Once you are happy with your indiviual shapes and formations you will need to sand them down. while you may think that the lumpy rough areas left by the saw may provide good texture, they are not, as they are a bitch to grout over, and most rock formations have a natually smooth shape due to erosion by wind and water. use the sand paper to smooth these off, and over the flat surfaces to remove the texture of the poly or space board. make sure any platform/ledges you build are well supported as they will not support themselves and the lizard without any form of support structure

once smooth and sculpted its now time to glue them together. you realy cant skimp here, use no more nails, dont use own brand grab adhesive. i tried with b&q's own grab adhesive and it didnt prove to be anywhere near strong enough. dont skimp on the glue and make sure you seal around the edges with glue

Grouting

You will need to leave your construction to dry for around 24 hrs as the adhesive needs air to cure, and so if you grout over it straight away the glue will not dry. once the glue is dry its time to grout apply with a sturdy paintbrush. you can get 1kg boxes of grout powder for around £4. its best to use the powder rather than ready mix as that way you have a greater degree of control over the viscosity of your grout. your best bet is to use wall tile grout that is water proof and suitable for showers/swiming pools etc. however, if possible find one that does not contain fungicides as these can be harmful, however its next to impossible to find ones that dont. 

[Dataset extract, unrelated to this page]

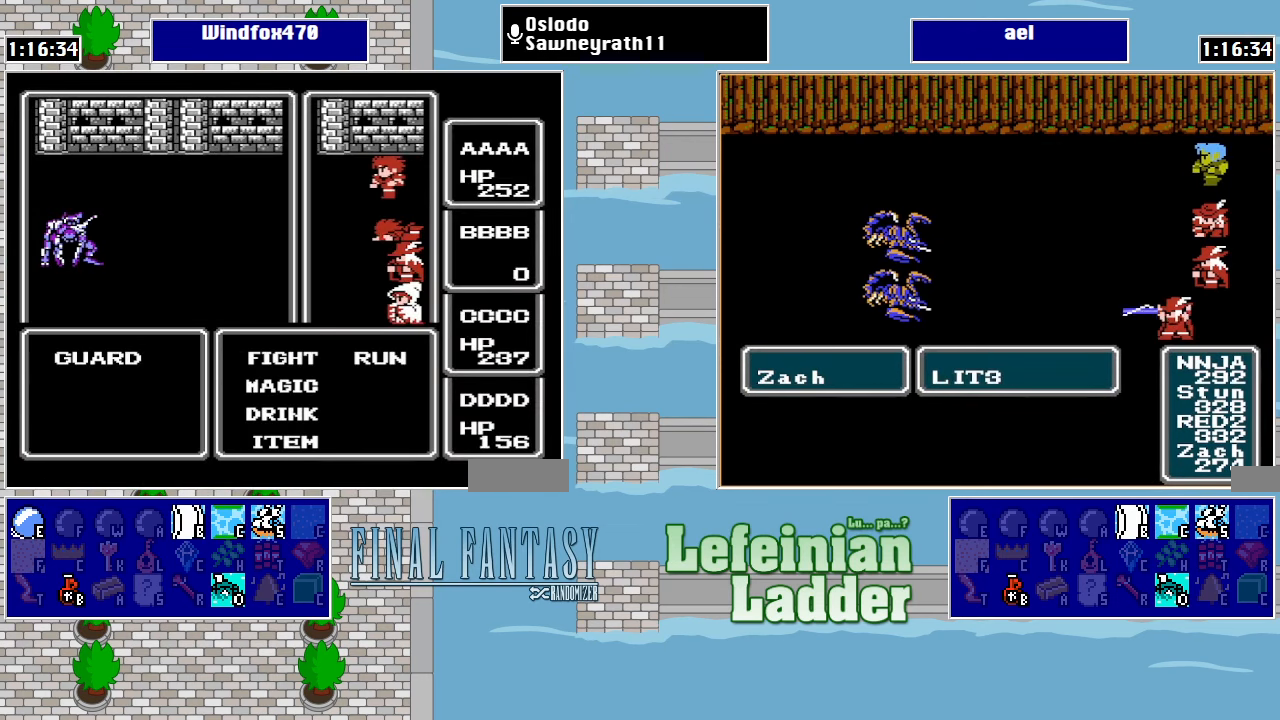
{"buttons": [], "events": [[233, "DPAD_RIGHT", "down"], [300, "DPAD_RIGHT", "up"], [333, "A", "down"], [466, "A", "up"]]}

the first coat needs to be very runny in order to fill all the pours in the board. dont be tempted to use few thicker coats as this will leave you with a difficult texture. after this i would advise applying two thicker coats to fill and smooth over the background, giving it a more natural, organic look. also these provide most of the strenght. finally a last runny coat will help to fill in all the little gaps/holes created by the grout itself. when you apply this, take time to ensure its well work into the background with the brush and you will be rewarded with a nice smooth, well textured final result

make sure the each layer of grout has plenty of time to dry between each coat, as with the adhesive if you grout over a damp layer it will not dry, and will fall off and break appart fairly quckily.

Painting

which paint you use is entirely up to you. i used emusion as it is cheaper in large qaunties, however make sure you look on the back of the time and choose one that is low VOC (volatile organic compound) acrylic is also entirely acceptable. emulsion is good however it is not as waterproof as acrylic, i will explain sealing later.

the first stage is to paint a strong solid base coat. for rocks such as granite i would use black while for rocks such as sandstone a dark red would be perfect. 

next build up layers using a technique called drybrushing. dip your brush into the paint and then, using kitchen paper wipe the paint off, so you brush appears 'dry' this will leave a residue on the brush. next gently brush the brush over the background. you will find that this highlights the raised parts while leaves the darker shades in the recesses. make each sucessive coat lighter untill you achieve the shade you want. the first layer should be a fairly heavy drybrush which each coat after being progressively lighter.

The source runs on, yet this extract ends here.